Every Wednesday, Diane McHaney downloads rate data from DAT into spreadsheets. As the pricing analyst for Barton Logistics, a non-asset transportation company based in Bandera, Texas, she applies statistical tools to identify trends in spot and contract freight markets.
Of particular interest is the mode — the most frequently occurring value in the data set. Also important is the standard deviation of DAT’s rolling 15- and 30-day spot market rate data. Both of these statistical tools help identify early signs of rate volatility.
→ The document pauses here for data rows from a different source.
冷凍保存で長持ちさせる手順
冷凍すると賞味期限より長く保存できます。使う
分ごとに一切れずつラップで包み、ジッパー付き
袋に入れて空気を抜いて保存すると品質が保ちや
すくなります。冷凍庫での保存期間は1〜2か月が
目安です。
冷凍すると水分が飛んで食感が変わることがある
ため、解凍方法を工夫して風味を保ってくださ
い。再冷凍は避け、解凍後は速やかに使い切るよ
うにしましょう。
One year ago, the analysis led McHaney and Criss Wilson, vice president of operations at Barton Logistics, to predict that rates would increase dramatically prior to December, 2017, as more carriers came into compliance with the electronic logging device rule.
Pricing would be much higher, they surmised, as ELDs took capacity away from small fleets and owner operators by lowering their utilization. Both now see the predictions were wrong.
“We have learned that quite the opposite of that is happening,” McHaney says. As more carriers implement ELDs, the rates are less volatile.
“(ELDs) are not having any effect right now,” Wilson says. “There is nothing that leads us to believe there is any volatility in the market right now.”
Wilson believes that any rate increases will come from the demand side of the equation, but demand so far this year has been “tepid and anemic.”